Hülsenfrüchte

Aufgrund ihres hohen Eiweißgehaltes sind Früchte und Samen der Hülsenfrüchtler fast weltweit ein wichtiger Bestandteil der menschlichen Ernährung. Insbesondere bei fleischarmer oder vegetarischer Kost sind sie fast unverzichtbar. Beispiele sind etwa Erbsen, Kichererbsen, Gartenbohnen (Stangenbohnen, Buschbohnen), Ackerbohnen (auch Puffbohnen, Saubohnen, Pferdebohnen, Grossbohnen genannt).

Küche

Reife (harte) Samen

Bei dieser Verwendungsart werden die reifen, harten Samen eingeweicht und gekocht. Dann kann aus ihnen entweder ein Mus zubereitet werden (Beispiel: Hummus), oder die ganzen Kerne werden für Suppen, als Gemüsebeilage oder Salate verwendet. Die Samen können auch gemahlen und dann zur Zubereitung von Mehlspeisen gebraucht werden: Suppen, Omeletten, Gebäcke. Grossbohnen (Ackerbohnen), Kichererbsen und gewisse Sorten von Gartenbohnen werden so gekocht, früher auch die Erbsen.

Grüne (weiche) Samen

Ackerbohnen, Erbsen

Grüne Hülsen

Gartenbohnen, Kefen, Zuckererbsen

Anbau

Möglich sind Erbsen, Busch- oder Stangenbohnen, Grossbohnen (=Ackerbohnen, Puffbohnen, Saubohnen, Pferdebohnen), Kichererbsen und andere, weniger bedeutende Arten.
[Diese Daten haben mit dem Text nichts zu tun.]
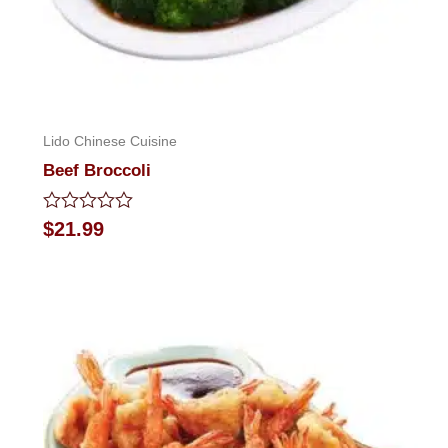
Lido Chinese Cuisine
Beef Broccoli
Rated
$
21.99
0
out
of
5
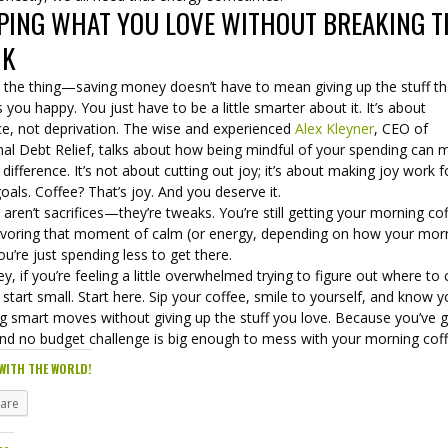
PING WHAT YOU LOVE WITHOUT BREAKING T
NK
s the thing—saving money doesn’t have to mean giving up the stuff th
you happy. You just have to be a little smarter about it. It’s about
ce, not deprivation. The wise and experienced
Alex Kleyner
, CEO of
nal Debt Relief, talks about how being mindful of your spending can 
e difference. It’s not about cutting out joy; it’s about making joy work f
oals. Coffee? That’s joy. And you deserve it.
aren’t sacrifices—they’re tweaks. You’re still getting your morning co
 savoring that moment of calm (or energy, depending on how your mor
ou’re just spending less to get there.
y, if you’re feeling a little overwhelmed trying to figure out where to 
 start small. Start here. Sip your coffee, smile to yourself, and know y
g smart moves without giving up the stuff you love. Because you’ve 
And no budget challenge is big enough to mess with your morning coff
WITH THE WORLD!
hare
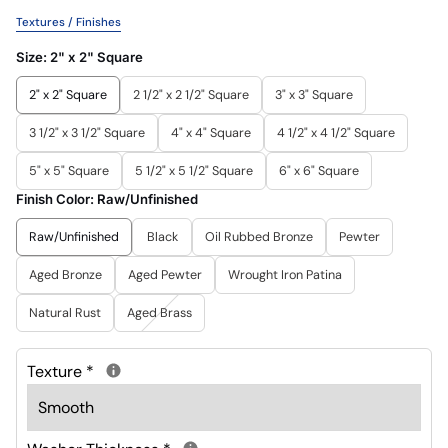
Textures / Finishes
Size:
2" x 2" Square
2" x 2" Square
2 1/2" x 2 1/2" Square
3" x 3" Square
3 1/2" x 3 1/2" Square
4" x 4" Square
4 1/2" x 4 1/2" Square
5" x 5" Square
5 1/2" x 5 1/2" Square
6" x 6" Square
Finish Color:
Raw/Unfinished
Raw/Unfinished
Black
Oil Rubbed Bronze
Pewter
Aged Bronze
Aged Pewter
Wrought Iron Patina
Natural Rust
Aged Brass
Texture
*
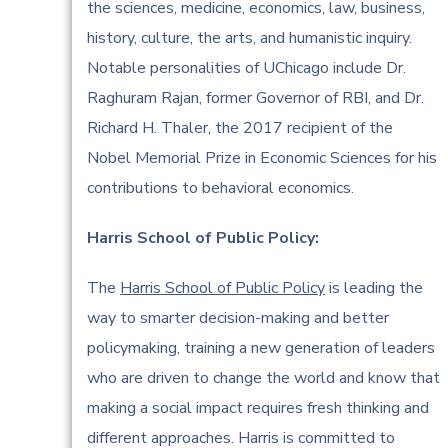
the sciences, medicine, economics, law, business,
history, culture, the arts, and humanistic inquiry.
Notable personalities of UChicago include Dr.
Raghuram Rajan, former Governor of RBI, and Dr.
Richard H. Thaler, the 2017 recipient of the
Nobel Memorial Prize in Economic Sciences for his
contributions to behavioral economics.
Harris School of Public Policy:
The
Harris School of Public Policy
is leading the
way to smarter decision-making and better
policymaking, training a new generation of leaders
who are driven to change the world and know that
making a social impact requires fresh thinking and
different approaches. Harris is committed to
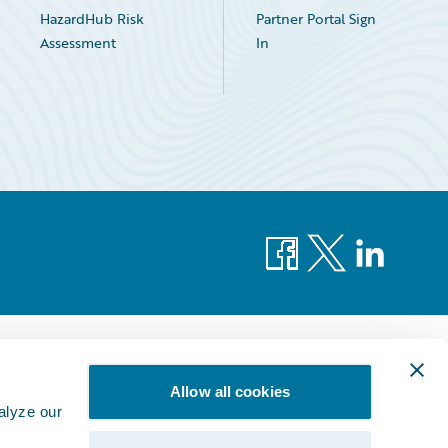
HazardHub Risk
Partner Portal Sign
Assessment
In
Facebook
X
LinkedIn
Allow all cookies
alyze our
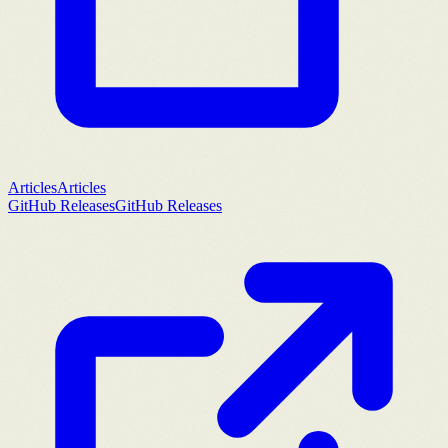
Articles
Articles
GitHub Releases
GitHub Releases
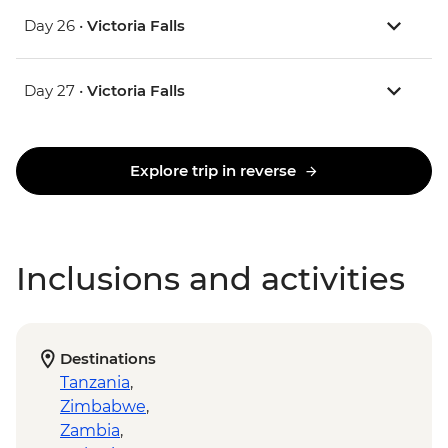
Day 26 •
Victoria Falls
Day 27 •
Victoria Falls
Explore trip in reverse
Inclusions and activities
Destinations
Tanzania
,
Zimbabwe
,
Zambia
,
Erbsen und Grossbohnen werden in Mitteleuropa seit Hunderten, ja Tausenden von Jahren angebaut und in der Küche verwendet. Die Grossbohnen wurden in den letzten (etwa) 200 Jahren durch die Gartenbohnen (Stangenbohnen und Buschbohnen) verdrängt. Kichererbsen wurden vereinzelt auch in Mitteleuropa angebaut. Ihr Hauptgebiet liegt jedoch im Mittelmeerraum.

Erbsen

Erbsen wurden früher meistens als reife (harte) Körner verwendet. Erst seit dem Aufkommen der Konservierung (Sterilisieren, Konservendosen, Tiefkühler) werden sie als Frischgemüse (unreife Körner) gegessen.  Weniger verbreitet sind Kefen und Zuckererbsen, bei denen die Schoten und die Kerne gegessen werden.

Grossbohnen

Nur die Kerne werden gegessen. Aus Italien bekannt sind die unreifen Kerne (fave), die so manche Suppe oder Gemüseteller bereichern. Im Alpenraum liess man die Kerne ausreifen. Sie sind dann hart und es ist zweckmässig, sie über Nacht oder länger einzuweichen und dann zu kochen. Ab und zu wurde das Mehl verwendet (in Brot oder für Omeletten), jedoch nur als Beimischung.

Gartenbohnen (Buschbohnen/Stangenbohnen)

In Europa kennen wir diese Bohnen erst seit wenigen hundert Jahren. Sie stammen aus Amerika. Sie haben die Grossbohne weitgehend verdrängt. Im Alpenraum dauerte es länger, bis sie akzeptiert wurden.

Aussaat

Erbsen und Grossbohnen können schon früh ausgesät werden (je nach Höhenlage Anfang März bis April). Sie ertragen Frost. Gartenbohnen ertragen keinen Frost, und der Boden muss schon etwas erwärmt sein, damit sie gut wachsen. In der Schweiz ist dies je nach Lage Ende Mai oder im Juni.